NCAA bans horse-collar tackle from college football
INDIANAPOLIS -- The NCAA banned the horse-collar tackle from college football.
Following the lead of the NFL and acting on a proposal made by its Football Rules Committee, the NCAA will assess a penalty this season when a runner is yanked to the ground from the inside collar of his shoulder pads or jersey.
Other changes announced Wednesday include a clarification of rules on chop blocks, or tackling below the knees, and implementation of a 40-second play clock that will start as soon as the ball is ruled dead. Previously, a 25-second clock began only on the referee's signal.
The NCAA also will emphasize consistency in officiating, including blending crews from different conferences.
Rogers Redding, NCAA football secretary-rules editor and coordinator of football officials for the Southeastern Conference, said the horse-collar ban may result in fewer back injuries.

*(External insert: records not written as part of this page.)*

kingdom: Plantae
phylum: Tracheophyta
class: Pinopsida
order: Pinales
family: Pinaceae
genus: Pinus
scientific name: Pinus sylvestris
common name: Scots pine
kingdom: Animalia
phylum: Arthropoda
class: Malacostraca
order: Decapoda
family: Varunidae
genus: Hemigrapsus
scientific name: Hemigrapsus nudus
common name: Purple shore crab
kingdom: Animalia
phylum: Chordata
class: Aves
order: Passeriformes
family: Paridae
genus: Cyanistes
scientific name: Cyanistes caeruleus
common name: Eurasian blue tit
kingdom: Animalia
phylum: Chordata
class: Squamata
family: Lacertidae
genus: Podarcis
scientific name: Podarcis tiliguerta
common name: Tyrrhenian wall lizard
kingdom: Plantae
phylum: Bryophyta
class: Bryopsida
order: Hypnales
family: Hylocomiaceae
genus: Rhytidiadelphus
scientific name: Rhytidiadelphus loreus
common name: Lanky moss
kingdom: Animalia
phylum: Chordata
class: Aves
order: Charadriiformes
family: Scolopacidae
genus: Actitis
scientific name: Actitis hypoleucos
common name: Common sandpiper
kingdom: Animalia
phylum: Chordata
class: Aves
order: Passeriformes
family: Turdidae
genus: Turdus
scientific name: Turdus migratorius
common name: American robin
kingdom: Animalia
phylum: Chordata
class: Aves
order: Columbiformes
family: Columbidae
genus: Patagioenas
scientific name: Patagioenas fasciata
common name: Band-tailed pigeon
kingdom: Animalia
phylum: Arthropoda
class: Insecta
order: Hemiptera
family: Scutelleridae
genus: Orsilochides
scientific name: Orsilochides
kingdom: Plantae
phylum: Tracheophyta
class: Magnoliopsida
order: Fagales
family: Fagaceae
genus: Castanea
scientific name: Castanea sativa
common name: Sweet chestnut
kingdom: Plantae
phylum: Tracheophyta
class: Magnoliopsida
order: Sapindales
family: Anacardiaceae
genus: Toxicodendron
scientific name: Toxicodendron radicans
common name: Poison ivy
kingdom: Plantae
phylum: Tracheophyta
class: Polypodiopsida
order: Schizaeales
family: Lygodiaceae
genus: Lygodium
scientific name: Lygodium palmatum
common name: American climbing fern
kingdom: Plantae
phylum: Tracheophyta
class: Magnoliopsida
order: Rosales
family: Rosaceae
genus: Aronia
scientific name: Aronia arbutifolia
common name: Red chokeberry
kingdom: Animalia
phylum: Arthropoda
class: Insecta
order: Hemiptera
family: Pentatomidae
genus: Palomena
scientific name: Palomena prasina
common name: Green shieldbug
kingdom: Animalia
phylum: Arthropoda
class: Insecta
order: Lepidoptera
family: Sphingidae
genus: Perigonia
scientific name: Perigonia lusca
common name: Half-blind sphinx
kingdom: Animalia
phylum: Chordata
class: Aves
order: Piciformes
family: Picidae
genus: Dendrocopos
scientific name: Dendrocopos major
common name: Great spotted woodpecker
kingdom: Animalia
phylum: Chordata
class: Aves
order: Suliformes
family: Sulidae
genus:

"What we're hearing from trainers and physicians is we're getting some back injuries when the ball carrier is immediately snapped to the ground by being jerked quickly," he said. "If the ball carrier is grabbed by the shoulder or jersey and just ridden to the ground over a couple of yards, that's not going to be a foul."
The chop block will now be defined as any high-low combination block by any two players against an opponent other than the runner, anywhere on the field, anytime in the game and with or without a delay between the hits, Redding said.
Football officials support the change, said Dave Parry, head of College Football Officiating and coordinator of officiating for the Big Ten.
"We'll err on the side of safety. We'll defend the official who may be a little more strict, because that's a major point of emphasis," Parry said.
A video on avoiding helmet-to-helmet contact has been developed by the NCAA Committee on Competitive Safeguards and Medical Aspects of Sports.
"This is a short DVD that focuses on proper injury-prevention tackling techniques," said Ron Courson, a member of the committee and director of sports medicine at the University of Georgia. "It's been distributed to every college in the nation, and we encourage every football program to show this to the student-athletes."
The NCAA also modified the procedure for restarting the game clock after a runner has gone out of bounds. Except during the final two minutes of each half, the game clock will be restarted on the referee's signal, rather than when the ball is snapped.